Queen's University School of Medicine, Faculty of Health Sciences, Kingston, Ontario, Canada.
Temerty Faculty of Medicine, University of Toronto, Toronto, Ontario, Canada.
BMJ Health Care Inform. 2023 Jul;30(1). doi: 10.1136/bmjhci-2023-100757.
Many efforts have been made to explore the potential of deep learning and artificial intelligence (AI) in disciplines such as medicine, including ophthalmology. This systematic review aims to evaluate the reporting quality of randomised controlled trials (RCTs) that evaluate AI technologies applied to ophthalmology.
A comprehensive search of three relevant databases (EMBASE, Medline, Cochrane) from 1 January 2010 to 5 February 2022 was conducted. The reporting quality of these papers was scored using the Consolidated Standards of Reporting Trials-Artificial Intelligence (CONSORT-AI) checklist and further risk of bias was assessed using the RoB-2 tool.
The initial search yielded 2973 citations from which 5 articles satisfied the inclusion/exclusion criteria. These articles featured AI technologies applied to diabetic retinopathy screening, ophthalmologic education, fungal keratitis detection and paediatric cataract diagnosis. None of the articles reported all items in the CONSORT-AI checklist. The overall mean CONSORT-AI score of the included RCTs was 53% (range 37%-78%). The individual scores of the articles were 37% (19/51), 39% (20), 49% (25), 61% (31) and 78% (40). All articles were scored as being moderate risk, or 'some concerns present', regarding potential risk of bias according to the RoB-2 tool.

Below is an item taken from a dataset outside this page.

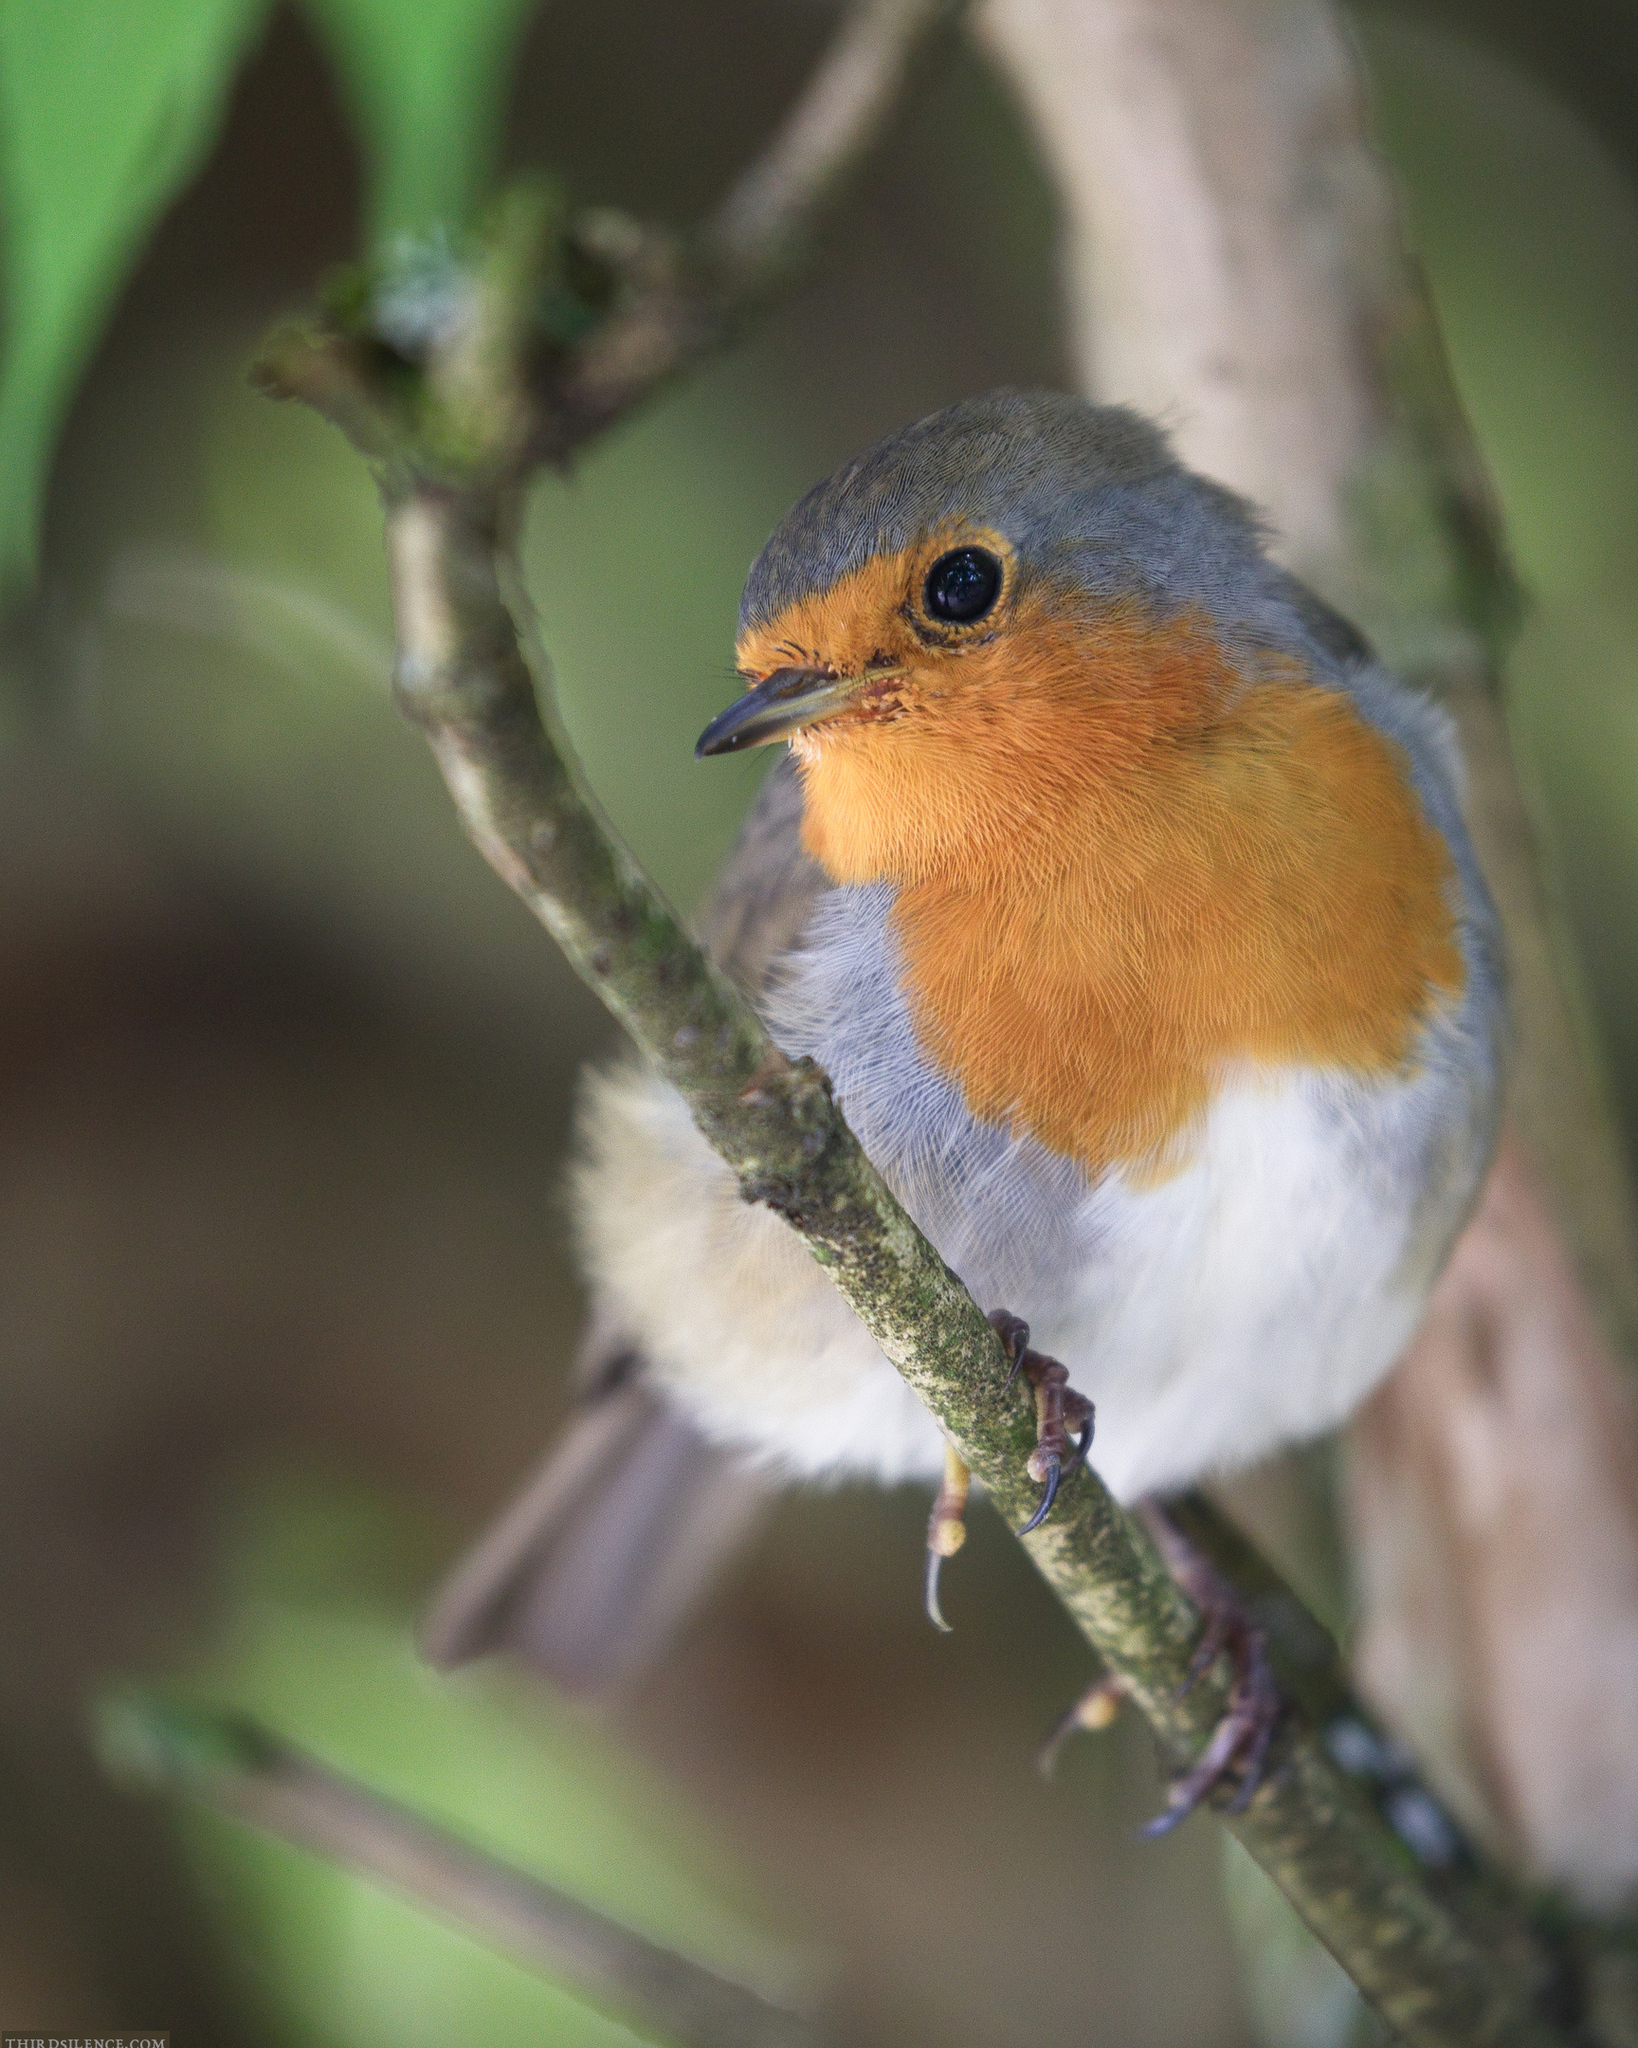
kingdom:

A small number of RCTs have been published to date on the applications of AI in ophthalmology and vision science. Adherence to the 2020 CONSORT-AI reporting guidelines is suboptimal with notable reporting items often missed. Greater adherence will help facilitate reproducibility of AI research which can be a stimulus for more AI-based RCTs and clinical applications in ophthalmology.
许多努力都致力于探索深度学习和人工智能(AI)在医学等学科中的潜力,包括眼科学。本系统评价旨在评估评估 AI 技术在眼科学中应用的随机对照试验(RCT)的报告质量。
从 2010 年 1 月 1 日至 2022 年 2 月 5 日,对三个相关数据库(EMBASE、Medline、Cochrane)进行了全面检索。使用 CONSORT-AI 清单对这些论文的报告质量进行评分,并使用 RoB-2 工具进一步评估偏倚风险。
初步搜索产生了 2973 条引文,其中 5 篇文章符合纳入/排除标准。这些文章涉及应用于糖尿病视网膜病变筛查、眼科教育、真菌性角膜炎检测和儿童白内障诊断的 AI 技术。没有一篇文章报告了 CONSORT-AI 清单中的所有项目。纳入 RCT 的总体平均 CONSORT-AI 得分为 53%(范围 37%-78%)。文章的个人得分分别为 37%(19/51)、39%(20)、49%(25)、61%(31)和 78%(40)。根据 RoB-2 工具,所有文章均被评为中度风险,即“存在一些关注问题”,存在潜在偏倚风险。
迄今为止,已有少量 RCT 发表了关于 AI 在眼科学和视觉科学中的应用。2020 年 CONSORT-AI 报告指南的遵守情况并不理想,经常遗漏一些重要的报告项目。更高的依从性将有助于促进 AI 研究的可重复性,这可以刺激更多基于 AI 的 RCT 和在眼科学中的临床应用。